Le Manoir de Brendel has its own chapel and spa, and is a popular venue because of this feature.   Shirleen Waskis, who co-ordinates the estate’s weddings, says that the last two summer months have been on par with last year as far as wedding bookings go, but sees a decline for this month.  She says that the next three summer months will be back in line with the past year.  Wedding sizes have reduced, and bridal couples are becoming more demanding, wanting more for less.   The property can cater for about 50 guests in the chapel and in-door venue, and can accommodate larger weddings in its gardens.  


La Petite Dauphine is one of the newest wedding venues, and caters for small intimate weddings, of round 30 wedding guests, but can accommodate up to 100 guests.   Marie-Louise Oosthuizen manages the weddings, and says that her clients are mainly locals, from Cape Town.   The venue only hosts day-time weddings, and February and March are particularly good wedding months.   She says that for smaller weddings, her guests are likely to book the accommodation over a four day period, and a series of wedding-related activities are planned for the wedding guests.    She has also seen a trend of an increasing number of same-gender weddings being held at her venue.

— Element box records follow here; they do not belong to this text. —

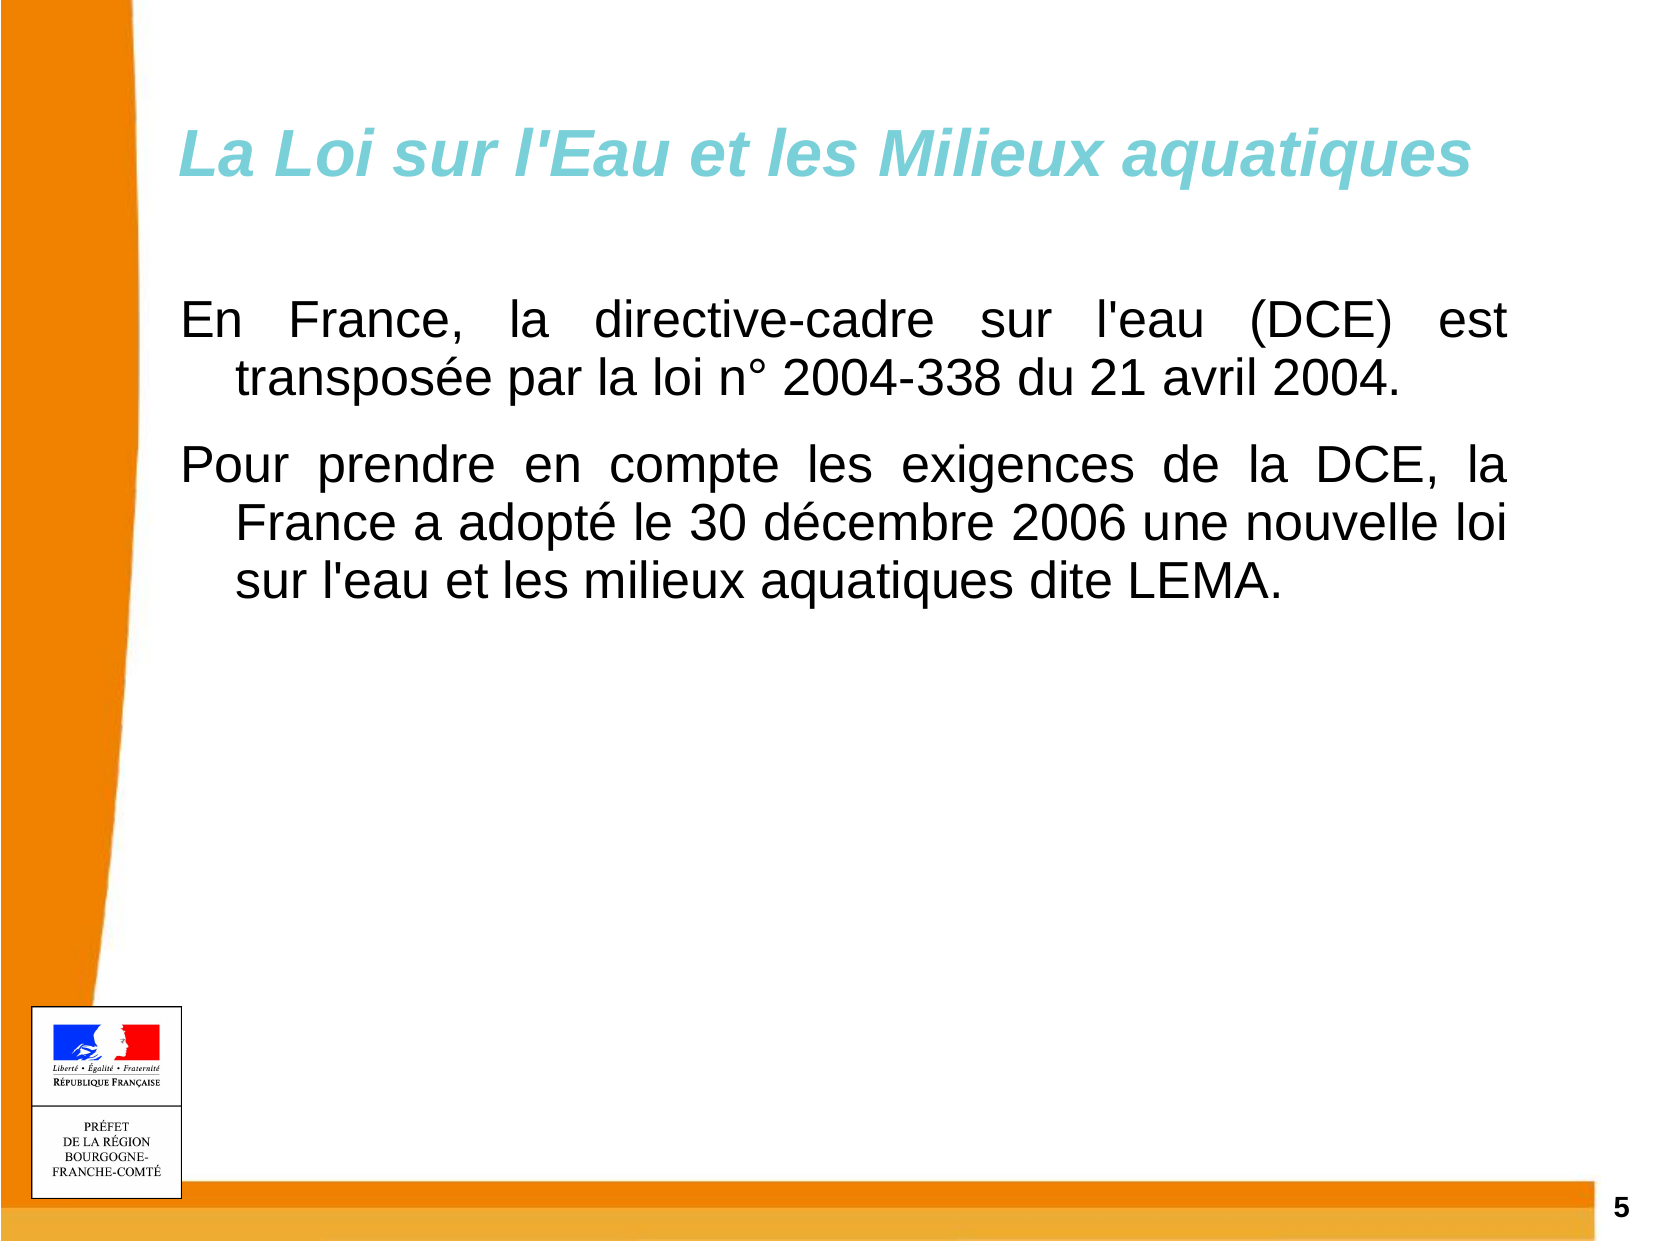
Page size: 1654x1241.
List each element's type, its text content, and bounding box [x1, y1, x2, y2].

title La Loi sur l'Eau et les Milieux aquatiques [82, 49, 1571, 257]
picture [1, 0, 1654, 1241]
list En France, la directive-cadre sur l'eau (DCE) est transposée par la loi n° 2004-338 du 21 avril 2004. Pour prendre en compte les exigences de la DCE, la France a adopté le 30 décembre 2006 une nouvelle loi sur l'eau et les milieux aquatiques dite LEMA. [179, 290, 1509, 1010]
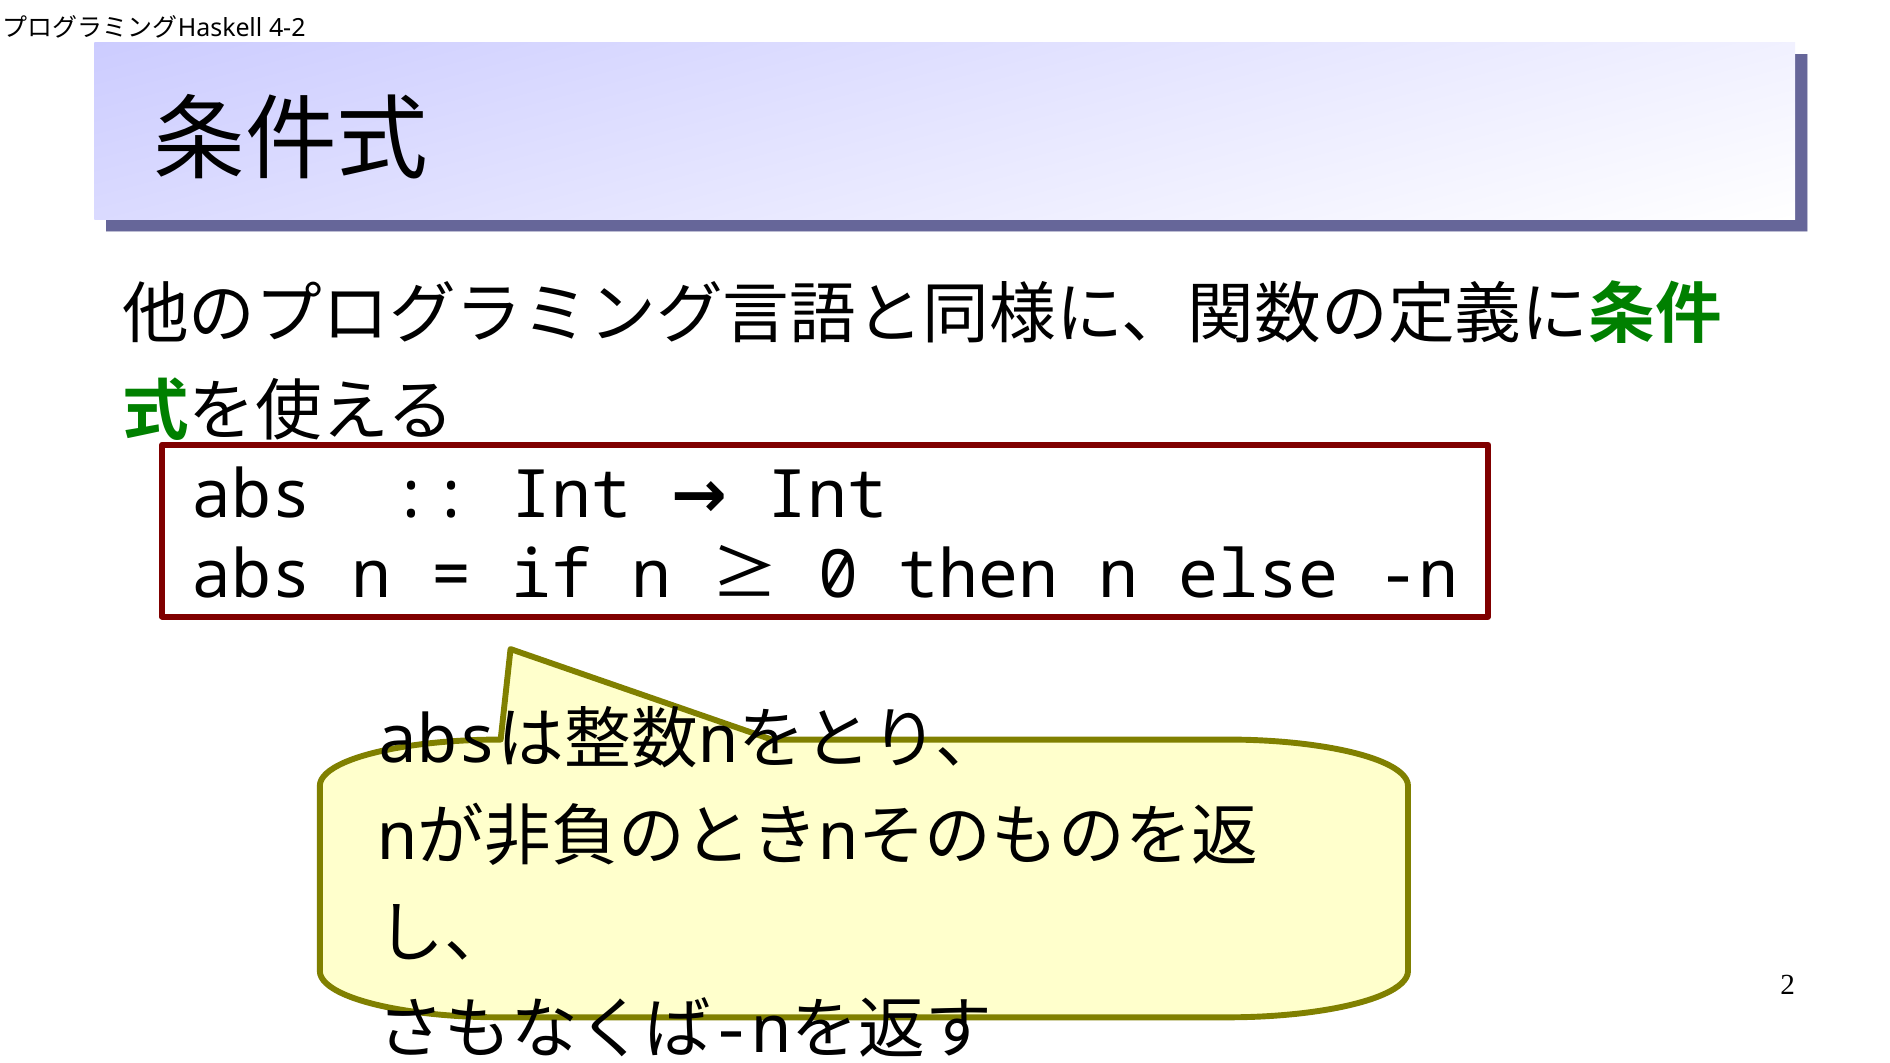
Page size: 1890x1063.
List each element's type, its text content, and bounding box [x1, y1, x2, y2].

text_box abs :: Int → Int abs n = if n ≥ 0 then n else -n [162, 444, 1489, 617]
text_box absは整数nをとり、 nが非負のときnそのものを返し、 さもなくば-nを返す [319, 649, 1408, 1018]
text_box 他のプログラミング言語と同様に、関数の定義に条件式を使える [107, 252, 1763, 402]
title 条件式 [94, 42, 1796, 220]
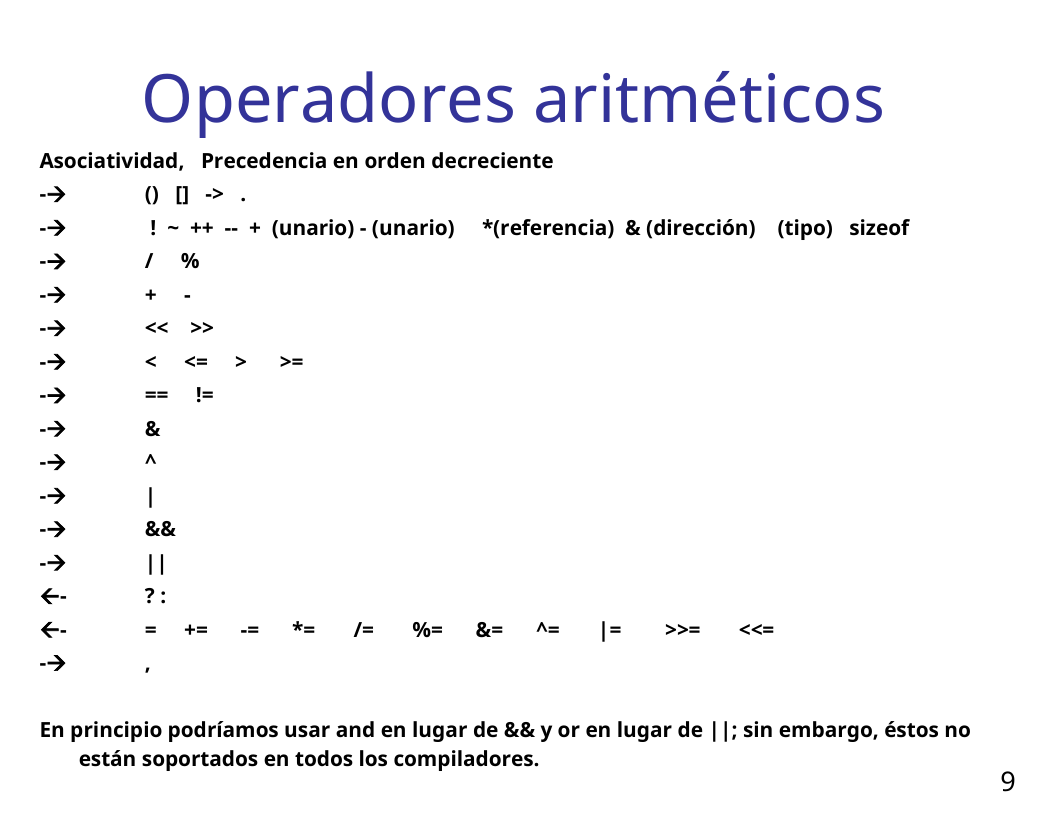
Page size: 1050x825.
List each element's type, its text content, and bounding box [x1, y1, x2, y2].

list Asociatividad, Precedencia en orden decreciente - () [] -> . - ! ~ ++ -- + (unario) - (unario) *(referencia) & (dirección) (tipo) sizeof - / % - + - - << >> - < <= > >= - == != - & - ^ - | - && - || - ? : - = += -= *= /= %= &= ^= |= >>= <<= - , En principio podríamos usar and en lugar de && y or en lugar de ||; sin embargo, éstos no están soportados en todos los compiladores. [28, 140, 1022, 744]
title Operadores aritméticos [131, 27, 1026, 148]
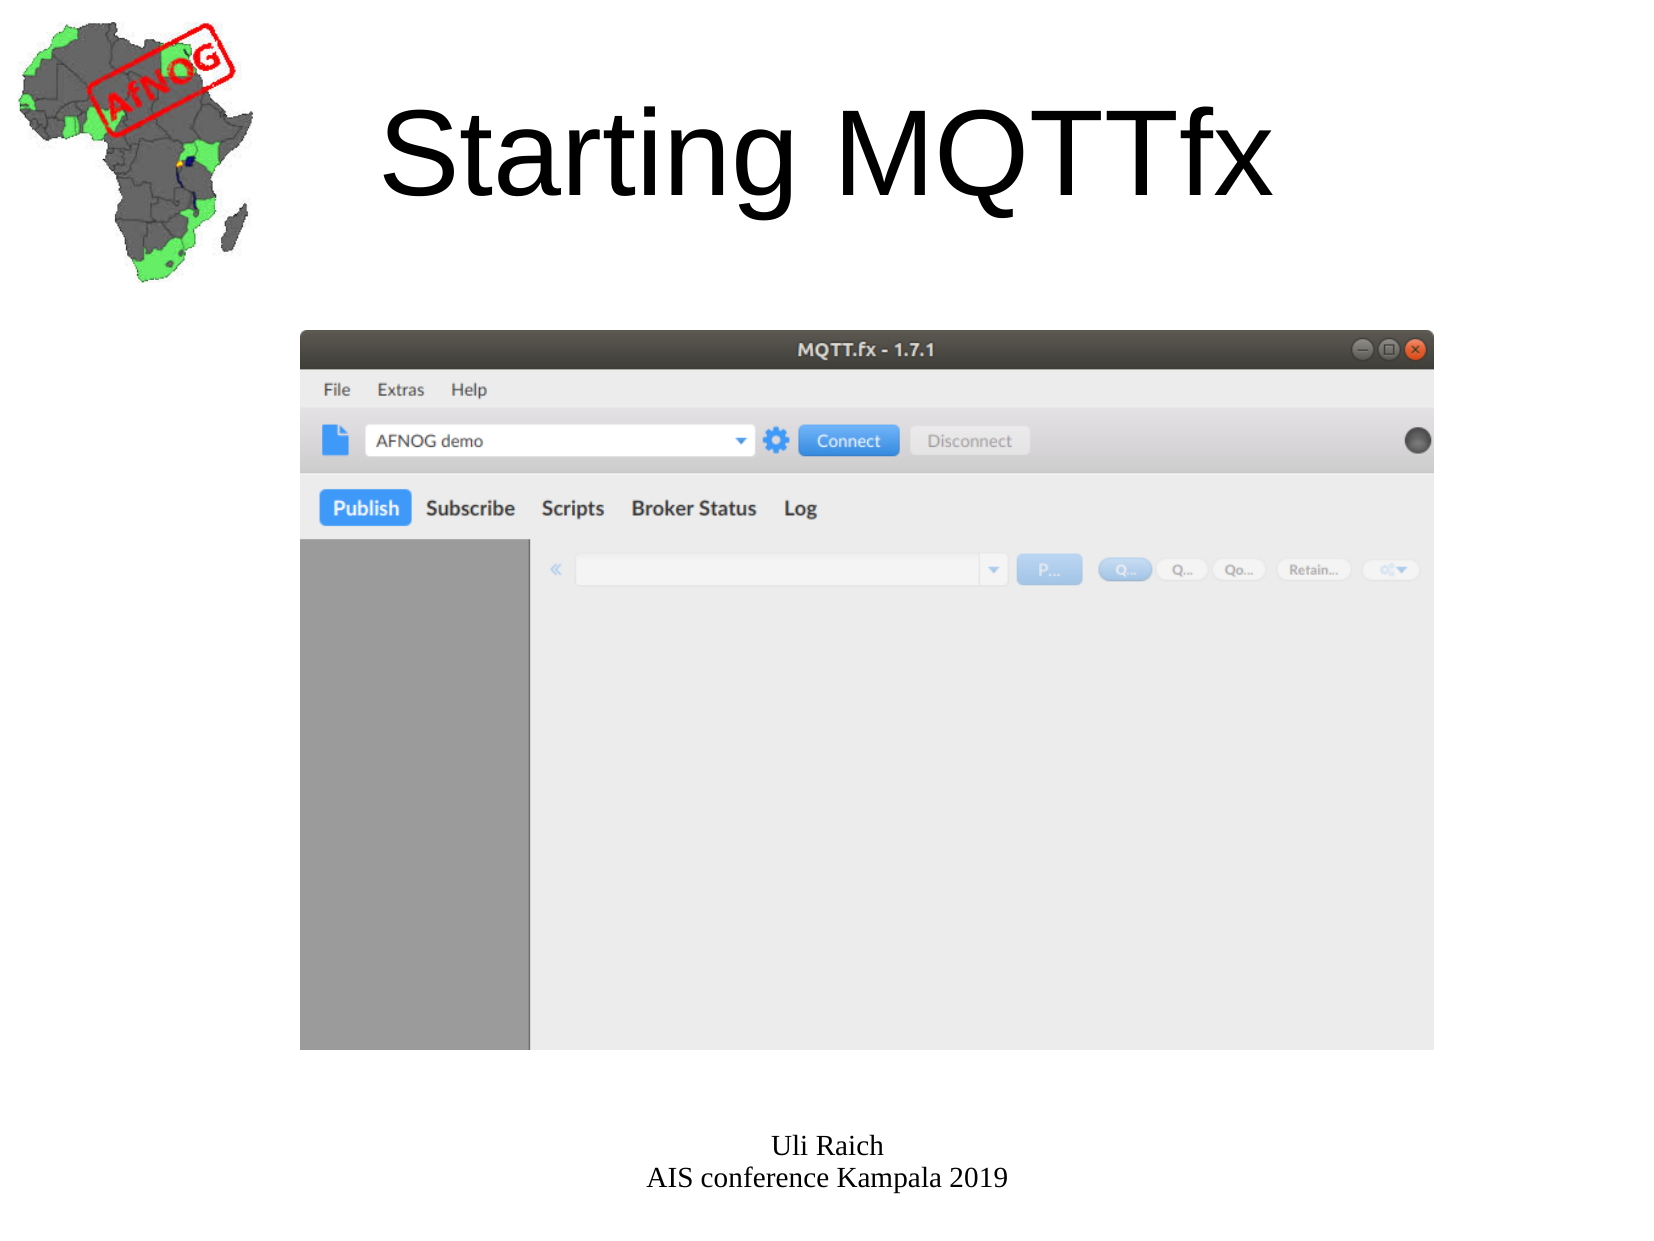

Haute Cabriere is one of the few Franschhoek restaurants focusing on weddings.  Nicky Gordon says Franschhoek is a popular wedding venue because of its natural beauty and setting, which makes for good wedding photographs, and it offers a good spread of accommodation, from 5 star indulgence to 3 and 4 star value for money accommodation.    The restaurant has 2 – 3 weddings per month from November to mid-year, and is a popular venue for winter weddings, given that it can host the service in the wine cellar, and the reception in the restaurant.   An increasing number of foreigners are getting married at Haute Cabriere, with one of the couple being from South Africa originally.   Gordon does not see a decline in the wedding business due to the credit crunch, whilst the restaurant is seeing the downturn for meal bookings.   

Wedding tourism is a huge contributor to the tourism industry, and Franschhoek benefits from it in the summer months.   It is not only the wine and wedding estates that benefit from weddings, but also many other tourist sectors.

In “mixed” international weddings, the South African bride recommends the accommodation, car rental, restaurants, and trips to take before and after the wedding to her wedding guests, thereby making the planning of the trip to South Africa easy.   The bridal couple offers more than just a reception, to “compensate” for the far distance the friends and family have travelled, and the money they have spent on the ticket and the trip – often a wedding in Franschhoek will be followed by a picnic at Boschendal the day after, and a sailing trip may precede a wedding whilst the group of guests is in Cape Town prior to the wedding.   

Weddings convert tourists to regular visitors, given their surprise and delight at the beauty, value for money, safety and quality they experience in the Winelands.